Input: nums1 = [4,9,5], nums2 = [9,4,9,8,4]
Output: [9,4]
Explanation: [4,9] is also accepted.

Constraints:

  • 1 <= nums1.length, nums2.length <= 1000
  • 0 <= nums1[i], nums2[i] <= 1000
Patterns Used
👉Two Pointers🔍Modified Binary Search

Roadmap

  1. Brute Force Baseline
  2. Core Insight
  3. Algorithm Walkthrough
  4. Edge Cases
  5. Full Annotated Code
  6. Interactive Study Demo
  7. Complexity Analysis
Step 01

Brute Force Baseline

Problem summary: Given two integer arrays nums1 and nums2, return an array of their intersection. Each element in the result must be unique and you may return the result in any order.

Baseline thinking

Start with the most direct exhaustive search. That gives a correctness anchor before optimizing.

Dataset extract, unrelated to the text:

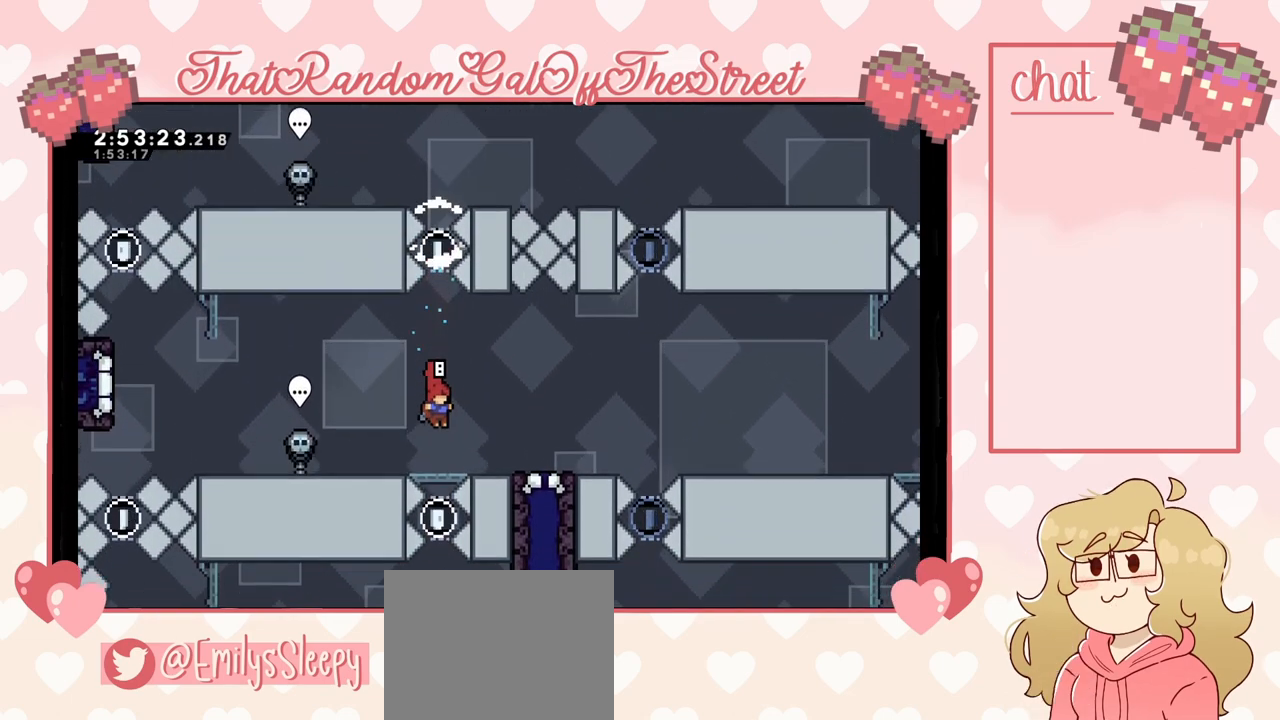
{"buttons": [], "left_stick": "center", "right_stick": "center", "events": []}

Pattern signal: Array · Hash Map · Two Pointers · Binary Search

Example 1

[1,2,2,1]
[2,2]

Example 2

[4,9,5]
[9,4,9,8,4]

Related Problems

  • Intersection of Two Arrays II (intersection-of-two-arrays-ii)
  • Intersection of Three Sorted Arrays (intersection-of-three-sorted-arrays)
  • Find the Difference of Two Arrays (find-the-difference-of-two-arrays)
  • Count Common Words With One Occurrence (count-common-words-with-one-occurrence)
  • Choose Numbers From Two Arrays in Range (choose-numbers-from-two-arrays-in-range)
Step 02

Core Insight

What unlocks the optimal approach

  • No official hints in dataset. Start from constraints and look for a monotonic or reusable state.
Interview move: turn each hint into an invariant you can check after every iteration/recursion step.
Step 03

Algorithm Walkthrough

Iteration Checklist

  1. Define state (indices, window, stack, map, DP cell, or recursion frame).
  2. Apply one transition step and update the invariant.
  3. Record answer candidate when condition is met.
  4. Continue until all input is consumed.
Use the first example testcase as your mental trace to verify each transition.
Step 04

Edge Cases

Minimum Input
Single element / shortest valid input
Validate boundary behavior before entering the main loop or recursion.
Duplicates & Repeats
Repeated values / repeated states
Decide whether duplicates should be merged, skipped, or counted explicitly.
Extreme Constraints
Upper-end input sizes
Re-check complexity target against constraints to avoid time-limit issues.
Invalid / Corner Shape
Empty collections, zeros, or disconnected structures
Handle special-case structure before the core algorithm path.
Step 05

Full Annotated Code

Source-backed implementations are provided below for direct study and interview prep.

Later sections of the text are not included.